Starting at the line that contains "ring tip: (268, 563)" and stopping at the line that contains "thumb cmc: (615, 1084)", restate each line of the records below exactly. Omit the pictures.
:: Data to process ::
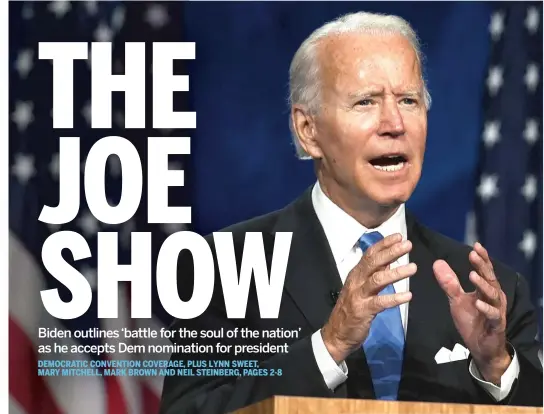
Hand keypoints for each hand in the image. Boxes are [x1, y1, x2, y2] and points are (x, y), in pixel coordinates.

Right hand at [321, 233, 415, 362]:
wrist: (336, 334)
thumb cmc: (351, 310)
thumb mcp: (361, 288)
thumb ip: (374, 274)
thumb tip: (388, 261)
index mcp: (356, 274)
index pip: (370, 254)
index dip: (384, 244)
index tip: (398, 236)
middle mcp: (356, 281)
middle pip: (373, 263)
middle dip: (391, 252)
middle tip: (407, 245)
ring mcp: (358, 296)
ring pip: (377, 280)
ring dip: (396, 273)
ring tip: (413, 268)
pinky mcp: (363, 311)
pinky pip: (380, 302)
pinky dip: (394, 298)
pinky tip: (408, 296)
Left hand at [433, 242, 509, 384]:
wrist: (482, 347)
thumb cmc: (472, 321)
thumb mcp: (457, 300)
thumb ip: (449, 282)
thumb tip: (438, 262)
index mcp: (486, 289)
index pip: (484, 270)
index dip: (481, 258)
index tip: (475, 245)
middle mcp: (494, 297)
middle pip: (490, 278)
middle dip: (482, 266)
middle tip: (473, 254)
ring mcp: (496, 311)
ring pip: (492, 294)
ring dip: (483, 284)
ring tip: (472, 275)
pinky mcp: (496, 325)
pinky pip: (493, 315)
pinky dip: (486, 309)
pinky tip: (478, 302)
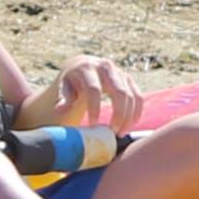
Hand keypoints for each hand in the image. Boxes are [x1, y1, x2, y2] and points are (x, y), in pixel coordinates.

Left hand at [26, 57, 140, 137]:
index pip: (94, 90)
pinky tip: (132, 123)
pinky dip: (137, 111)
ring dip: (129, 116)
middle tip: (113, 132)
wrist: (82, 67)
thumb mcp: (63, 87)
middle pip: (118, 92)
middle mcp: (106, 66)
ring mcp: (119, 72)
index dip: (94, 109)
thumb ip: (62, 98)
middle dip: (118, 114)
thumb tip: (60, 109)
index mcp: (87, 68)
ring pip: (130, 95)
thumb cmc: (71, 82)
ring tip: (121, 132)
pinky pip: (138, 96)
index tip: (93, 126)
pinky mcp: (128, 79)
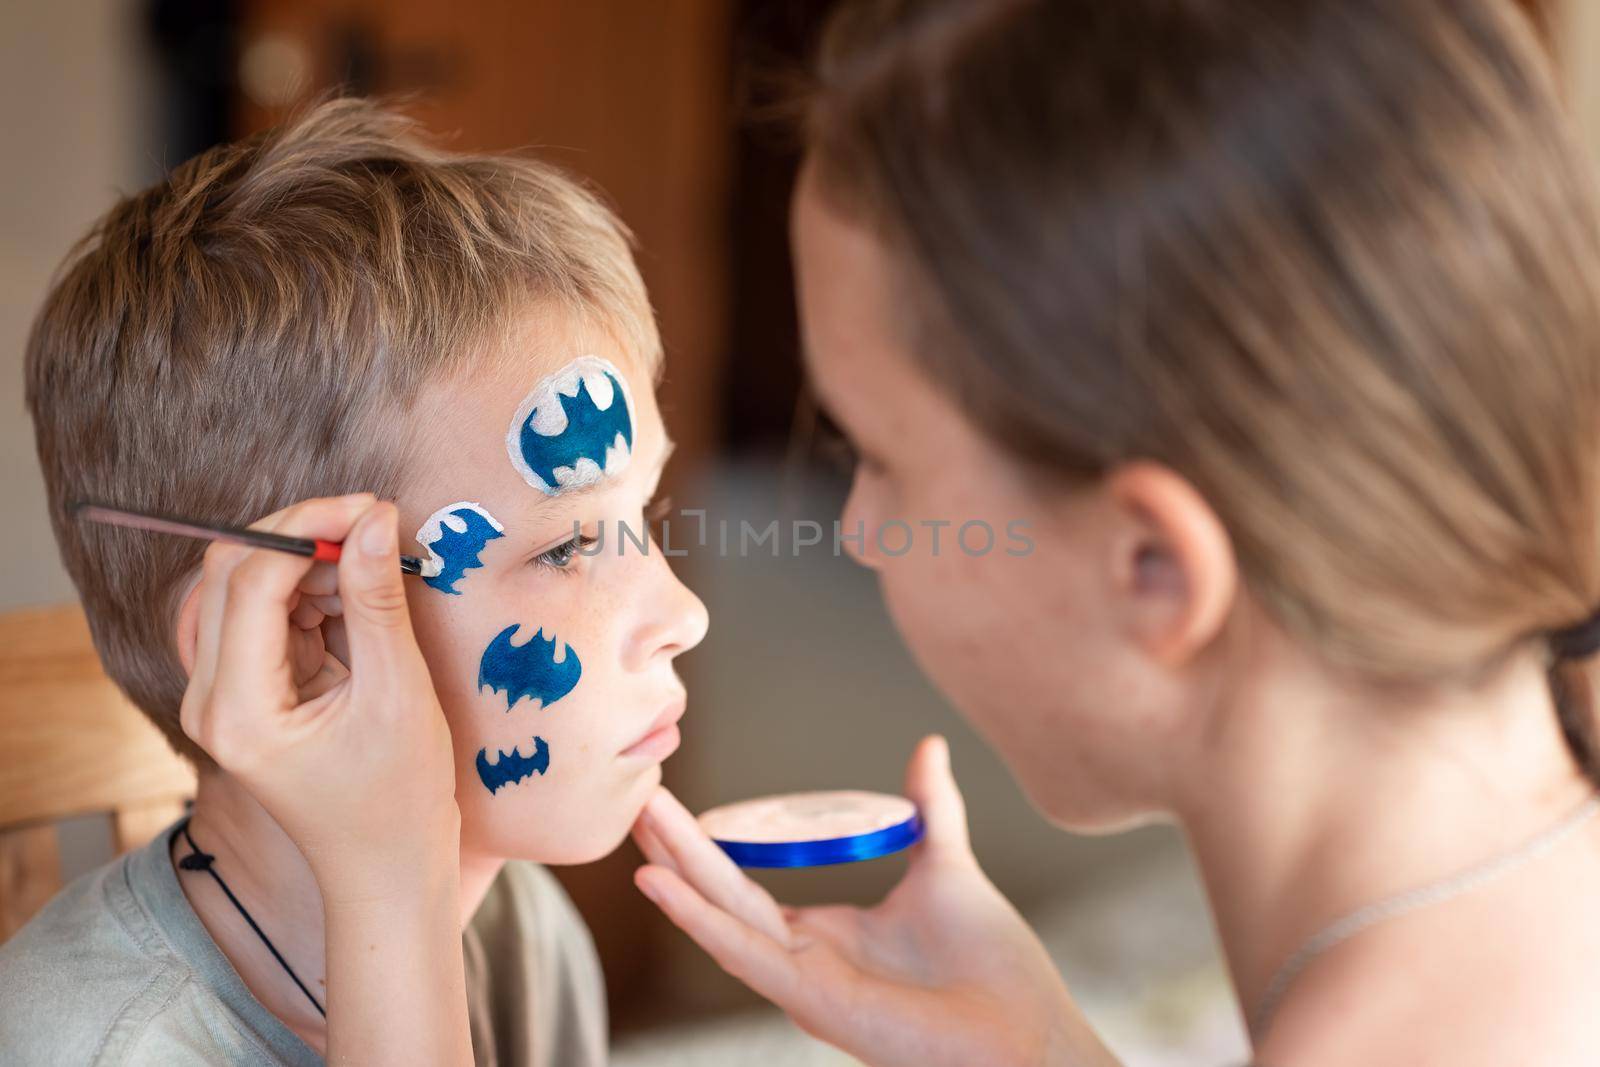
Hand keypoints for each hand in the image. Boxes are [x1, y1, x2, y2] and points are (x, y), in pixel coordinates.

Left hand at [180, 494, 459, 898]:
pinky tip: (352, 603)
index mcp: (238, 710)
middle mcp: (210, 702)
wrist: (385, 869)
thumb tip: (375, 518)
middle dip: (298, 534)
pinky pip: (257, 617)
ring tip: (369, 577)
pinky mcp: (243, 694)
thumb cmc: (399, 798)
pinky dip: (303, 594)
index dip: (306, 527)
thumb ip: (377, 601)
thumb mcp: (399, 693)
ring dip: (302, 565)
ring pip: (238, 589)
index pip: (249, 581)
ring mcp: (219, 699)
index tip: (371, 508)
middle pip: (226, 574)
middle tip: (371, 522)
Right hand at [632, 736, 1120, 1066]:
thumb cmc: (992, 964)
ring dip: (676, 871)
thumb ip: (930, 809)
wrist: (1027, 1029)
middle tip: (635, 793)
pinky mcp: (810, 1000)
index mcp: (824, 933)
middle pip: (721, 894)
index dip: (706, 844)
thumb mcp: (946, 865)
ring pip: (721, 917)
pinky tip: (662, 883)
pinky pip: (743, 954)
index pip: (744, 883)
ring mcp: (801, 983)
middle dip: (677, 846)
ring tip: (638, 822)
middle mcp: (802, 959)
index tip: (672, 801)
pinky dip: (698, 918)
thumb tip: (930, 747)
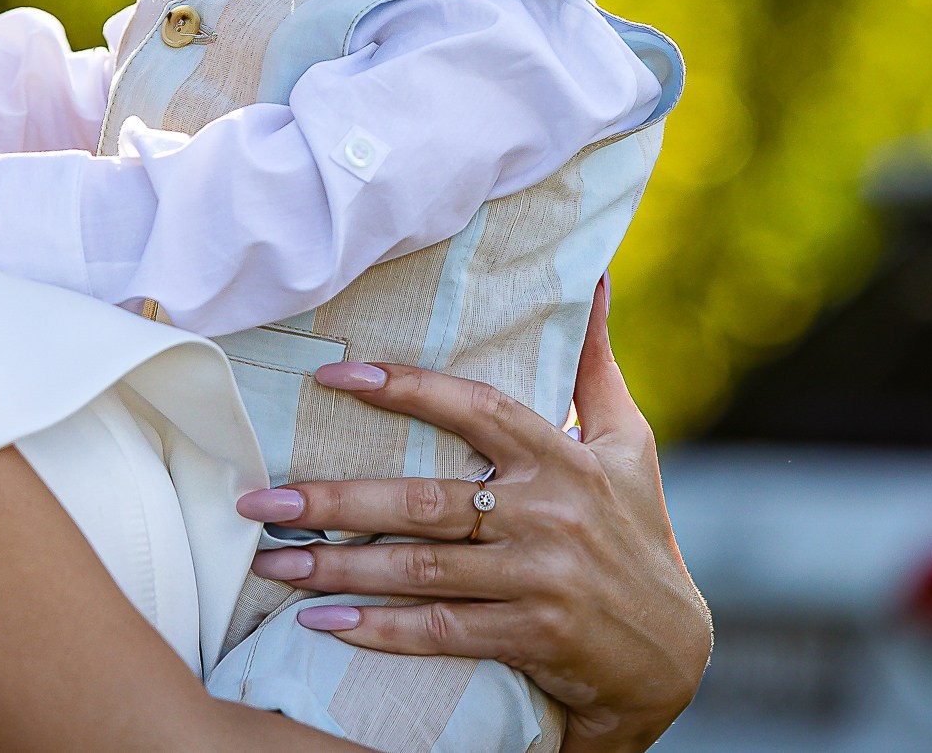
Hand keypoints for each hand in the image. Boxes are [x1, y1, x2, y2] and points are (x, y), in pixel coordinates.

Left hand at [234, 277, 709, 752]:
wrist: (672, 656)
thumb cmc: (638, 532)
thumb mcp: (628, 445)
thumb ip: (592, 365)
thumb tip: (589, 275)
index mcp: (563, 458)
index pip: (475, 409)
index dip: (406, 388)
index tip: (333, 376)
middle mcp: (550, 514)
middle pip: (423, 501)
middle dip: (333, 501)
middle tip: (258, 501)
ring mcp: (541, 579)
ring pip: (420, 570)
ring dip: (336, 568)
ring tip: (268, 563)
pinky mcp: (533, 638)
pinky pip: (441, 632)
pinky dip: (378, 631)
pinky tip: (320, 624)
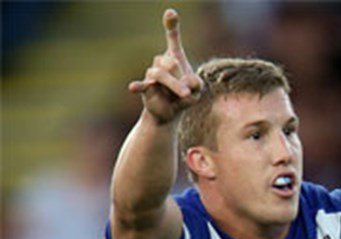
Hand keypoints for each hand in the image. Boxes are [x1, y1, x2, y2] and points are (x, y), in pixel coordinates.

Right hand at [127, 8, 201, 123]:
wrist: (171, 113)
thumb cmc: (185, 97)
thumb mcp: (197, 90)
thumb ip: (195, 84)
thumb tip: (183, 82)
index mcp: (174, 58)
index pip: (173, 40)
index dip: (171, 26)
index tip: (170, 12)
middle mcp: (161, 62)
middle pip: (170, 62)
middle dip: (183, 78)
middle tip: (189, 92)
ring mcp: (152, 74)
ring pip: (161, 74)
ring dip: (176, 86)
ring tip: (185, 96)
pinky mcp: (146, 87)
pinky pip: (142, 84)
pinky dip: (139, 85)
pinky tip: (133, 88)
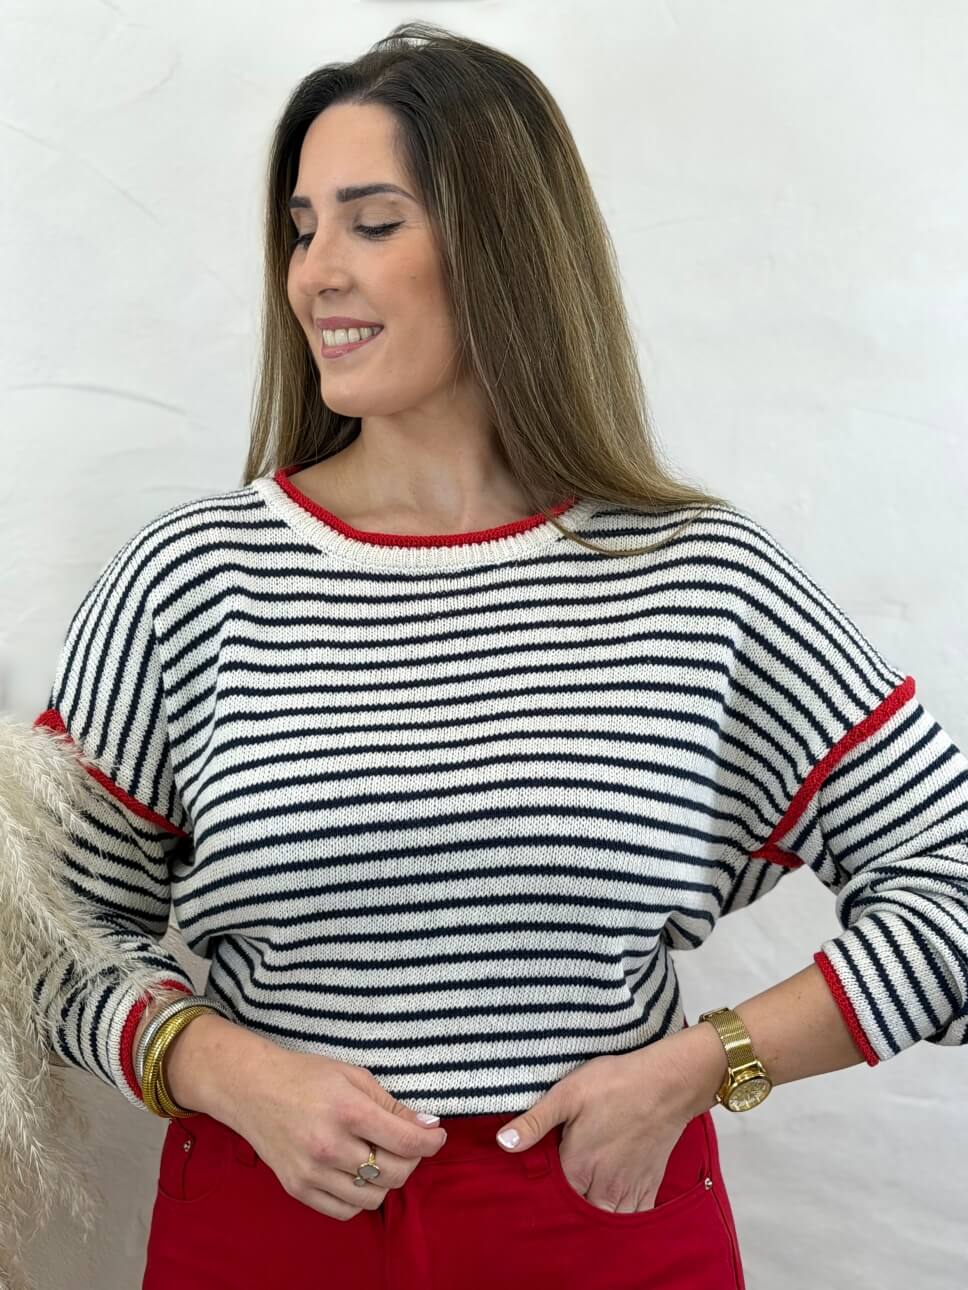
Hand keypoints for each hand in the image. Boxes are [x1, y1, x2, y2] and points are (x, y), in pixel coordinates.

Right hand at [225, 1045, 448, 1221]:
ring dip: (387, 1179)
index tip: (436, 1135)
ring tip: (381, 1157)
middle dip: (413, 1159)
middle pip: (394, 1173)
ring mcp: (312, 1172)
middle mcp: (330, 1146)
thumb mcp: (353, 1076)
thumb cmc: (306, 1076)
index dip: (431, 1141)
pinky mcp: (298, 1189)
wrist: (252, 1090)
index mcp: (348, 1111)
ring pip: (374, 1196)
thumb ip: (391, 1105)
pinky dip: (361, 1197)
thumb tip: (427, 1126)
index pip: (406, 1141)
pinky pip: (346, 1210)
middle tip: (408, 1143)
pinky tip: (358, 1175)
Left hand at [493, 1041, 702, 1212]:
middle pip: (579, 1218)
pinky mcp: (649, 1185)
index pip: (551, 1201)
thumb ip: (535, 1121)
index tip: (534, 1191)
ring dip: (593, 1221)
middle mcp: (603, 1187)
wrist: (666, 1084)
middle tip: (556, 1201)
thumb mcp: (567, 1093)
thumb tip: (503, 1142)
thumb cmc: (615, 1084)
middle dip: (566, 1216)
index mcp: (578, 1168)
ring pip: (606, 1224)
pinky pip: (634, 1218)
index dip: (541, 1198)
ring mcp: (629, 1190)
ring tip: (581, 1207)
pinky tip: (613, 1210)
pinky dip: (622, 1221)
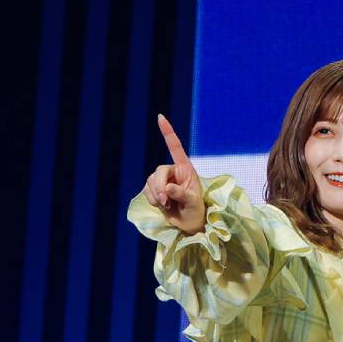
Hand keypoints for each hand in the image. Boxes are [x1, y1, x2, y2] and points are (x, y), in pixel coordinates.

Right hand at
:::
▶ _Your response_
ring tip: (268, 563)
pinky mcp: (533, 638)
pinky pip: (441, 632)
pinky dip: (378, 631)
pinky tip: (320, 624)
Hand keypoints for each hand in the image. Boxes are [x1, y1, x2, y2] and points are (x, y), in pixel coordinates.

Right hand at [127, 8, 201, 123]:
wrist: (171, 113)
thumb cmc: (185, 97)
thumb mcp: (197, 90)
thumb ip: (195, 84)
thumb tip: (183, 82)
index mcp: (174, 58)
index pip: (173, 40)
index dip: (171, 26)
index tip: (170, 12)
middle mcp: (161, 62)
middle pip: (170, 62)
middle dip: (183, 78)
middle tip: (189, 92)
ring mcp: (152, 74)
ring pip: (161, 74)
ring dip: (176, 86)
ring tip: (185, 96)
pinky mcp: (146, 87)
pinky pip: (142, 84)
pinky dip: (139, 85)
pinky tip: (133, 88)
Hand keypoints for each hand in the image. Boxes are [x1, y1, x2, y2] and points are (x, y), in pixel coordinates.

Right hand at [225, 1045, 448, 1221]:
ring dip: (387, 1179)
index tip: (436, 1135)
ring tip: (381, 1157)
middle dip: (413, 1159)
middle pip: (394, 1173)
ring mcp: (312, 1172)
middle mcp: (330, 1146)
thumb mcp: (353, 1076)
thumb cmc: (306, 1076)
index dip: (431, 1141)
pinky mcp: (298, 1189)
wrist: (252, 1090)
index mcp: (348, 1111)
ring pip: (374, 1196)
thumb ip: (391, 1105)
pinky dip: (361, 1197)
thumb tip: (427, 1126)
index pip: (406, 1141)
pinky pip: (346, 1210)
middle tip: (408, 1143)
pinky tip: (358, 1175)
Left hand at [493, 1041, 702, 1212]:
middle pip: (579, 1218)
pinky mcp: (649, 1185)
index pip: (551, 1201)
thumb ip: (535, 1121)
index tip: (534, 1191)
ring dip: (593, 1221)
middle mcp: (603, 1187)
wrist: (666, 1084)
middle tip: (556, 1201)
thumb mcp: (567, 1093)
thumb tip: (503, 1142)
thumb cmc: (615, 1084)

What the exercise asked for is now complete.